O concerto no Roxy Theatre, em Hollywood, acontecia no dia 15 de Agosto de 1991 e não era mais do que um showcase para representantes da indústria musical. O desempenho da banda não só impressionaria os executivos da Geffen como seria considerado o melhor concerto dos Nirvana, com a revista Kerrang! a atribuir-lhe a primeira posição numa lista onde apontavam os 100 melhores concertos de sempre. Depois de tocarem “Smells Like Teen Spirit”, Krist Novoselic informou o público de que iriam gravar um vídeo nesse fim-de-semana e flyers informativos foram distribuídos.

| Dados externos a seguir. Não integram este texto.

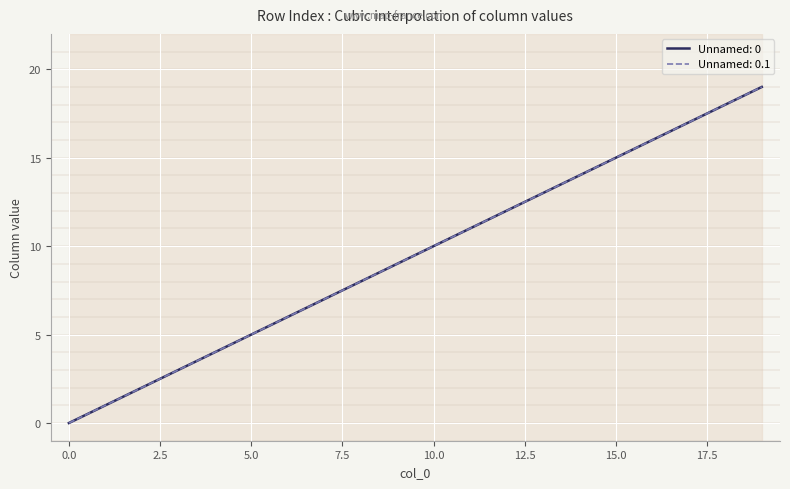

At how many categories does at least one series exceed 7?

12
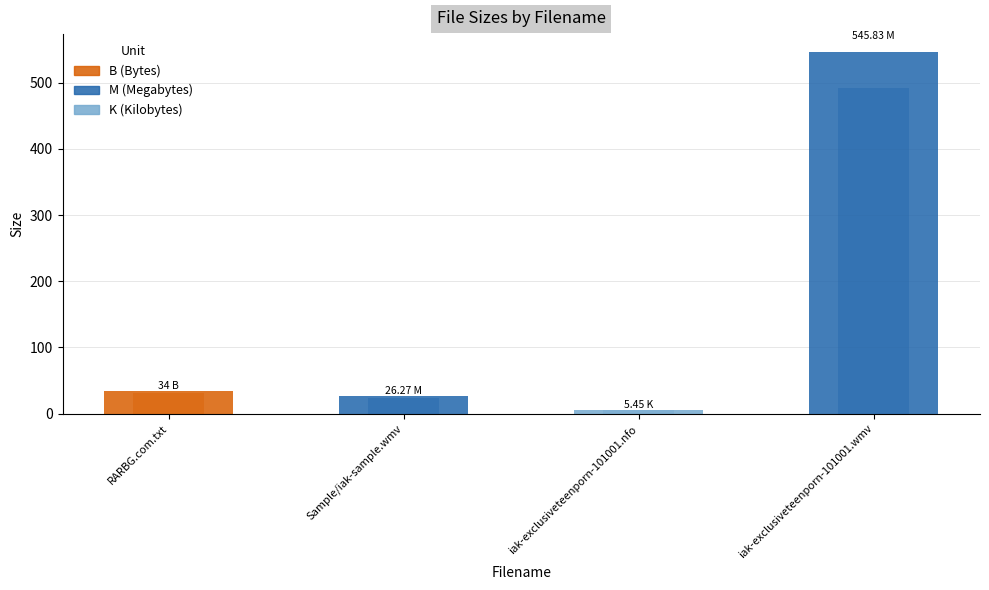

Rank the categories by value from highest to lowest.

iak-exclusiveteenporn-101001.wmv, RARBG.com.txt, Sample/iak-sample.wmv, iak-exclusiveteenporn-101001.nfo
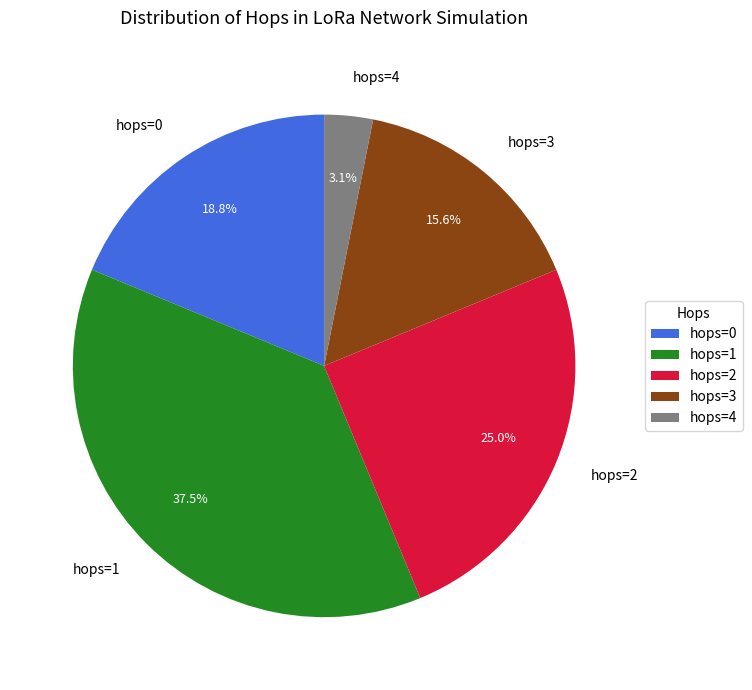

Does hops=2 account for over 50% of the chart?

No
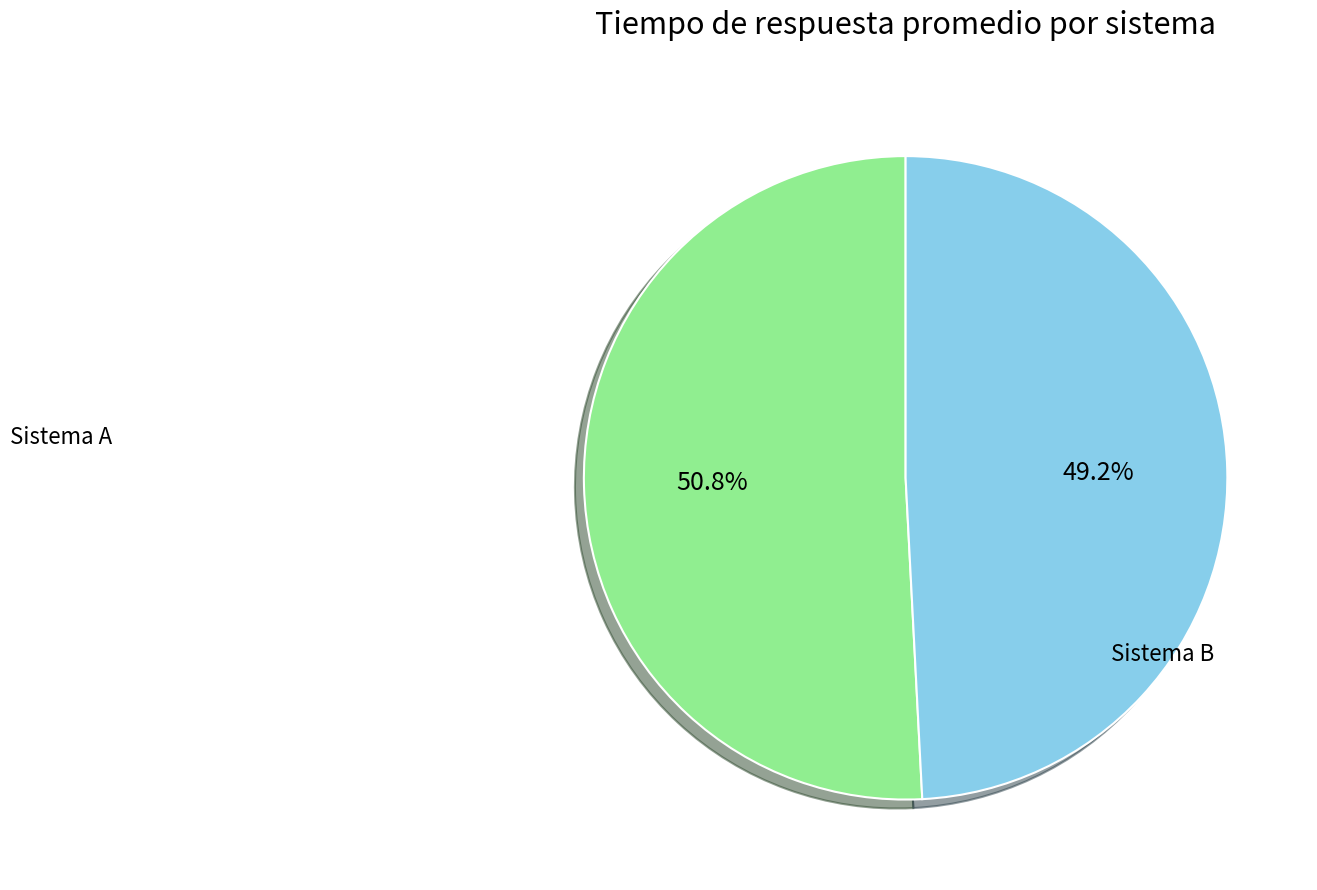

Is there a majority slice in this chart?

Yes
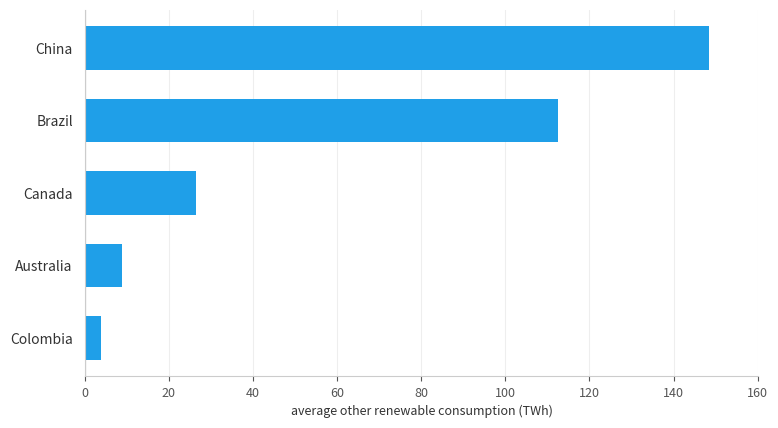

What is the maximum value shown in the chart?

148.3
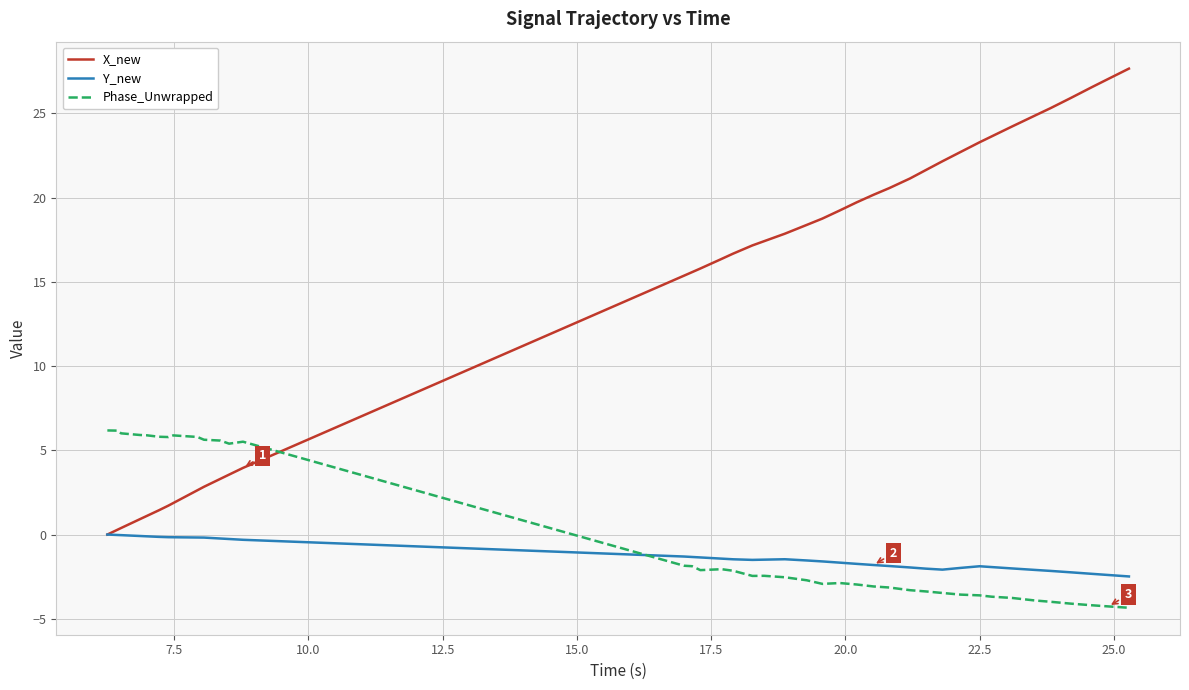

After their last crossing, which series has the higher values: Phase_Unwrapped or X_new?

X_new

O conceito para o vídeo foi criado por Kurt Cobain, que definiu as bases e descreveu cada detalhe ao realizador, incluindo a ideia de usar líderes de claque com o símbolo da anarquia. «A ideia deles era fazer algo muito punk e usar um filme chamado ‘Over The Edge’ como referência», explica Sam Bayer. «É um filme de culto obscuro com o Matt Dillon sobre uns miúdos que se revoltam nos anos 70 e destroem um liceu. Queriam também usar como referência ‘Rock’n’Roll High School’ dos Ramones, pelo que peguei em excertos do que eles falavam e gostei da ideia de tudo se passar no ginásio de uma escola.»

Contudo, Kurt não parecia entusiasmado com a ideia de trabalhar com um realizador, uma vez que queria ser ele próprio a dirigir o vídeo. Trocaram-se berros e Bayer usou a ira de Kurt Cobain a seu favor: «Basicamente, ninguém queria estar lá mais do que meia-hora e eu precisei deles durante 12 horas. Ao fim de 11 horas, quando a banda já estava farta e os miúdos estavam tão furiosos que só queriam ir-se embora, eles perguntaram-me: ‘Ouve, podemos destruir o cenário?’ Eu estava exausto e respondi ‘Tudo bem, destruam o cenário, quero lá saber!’ Os miúdos desceram das bancadas e é tudo real. Nos últimos 30 segundos do vídeo, os miúdos destroem mesmo o cenário. Eu tinha um rolo de película na câmara, olhei pela objectiva e pensei: ‘É isto!’ Fez-se luz. ‘É incrível!’ Filmei tudo e tornou-se a parte final do vídeo. Aqueles miúdos não eram figurantes contratados, e a destruição e o motim no fim do vídeo são reais.» O realizador acrescenta: «Houve uma altura, durante o vídeo, em que o Kurt já tinha cantado três ou quatro vezes e não queria fazê-lo mais, e eu tive que dizer à editora, ‘Ele tem de cantar mais duas vezes senão não tenho vídeo.’ E o que recordo, e que torna o vídeo bastante forte, ou pelo menos é nisso que quero acreditar, é que o Kurt estava tão furioso por estar ali que foram as imagens que o obrigámos a gravar que se tornaram finais.»

Kurt acrescentaria também um plano que mostrava o seu rosto quase premido contra a câmara: «Quando ele aproxima a cara da câmara ao ponto de ficar desfocada e grita para a objectiva, ele estava mesmo irritado por estar ali, e uma parte de mim lamenta por ter sido obrigado a fazer-lhe aquilo mas foi uma actuação fabulosa», descreve Bayer. «Eu tinha uma versão do vídeo que continha outras imagens mas não era tão boa. Havia outras personagens no ginásio do liceu, como o reitor e outros chavões dos vídeos musicais que tinham sido incluídos. O Kurt estava muito insatisfeito com isso e então veio de Seattle. Foi a última vez que o vi. Sentou-se comigo na sala de montagem e tomou algumas decisões brilhantes. Durante o solo de guitarra, disse: ‘Quero ver as minhas mãos na posição errada da guitarra.’ Era um tipo inteligente, sabem? Era muito inteligente. Desde então, sempre que lidei com artistas, era sempre uma questão de vaidade, onde a preocupação era ‘Que tal estou?’ Ele não queria saber disso. Só lhe interessava que o vídeo tivesse algo que reflectisse o que eles eram. Tirou-me literalmente da obscuridade e lançou a minha carreira, e nunca teria acontecido isso com outra banda nem com outro vídeo. Para mim, foi tudo.»

Actualmente, o vídeo “Smells Like Teen Spirit” ultrapassou os mil milhões de visualizações no YouTube e está perto de alcançar esse número em audições no Spotify.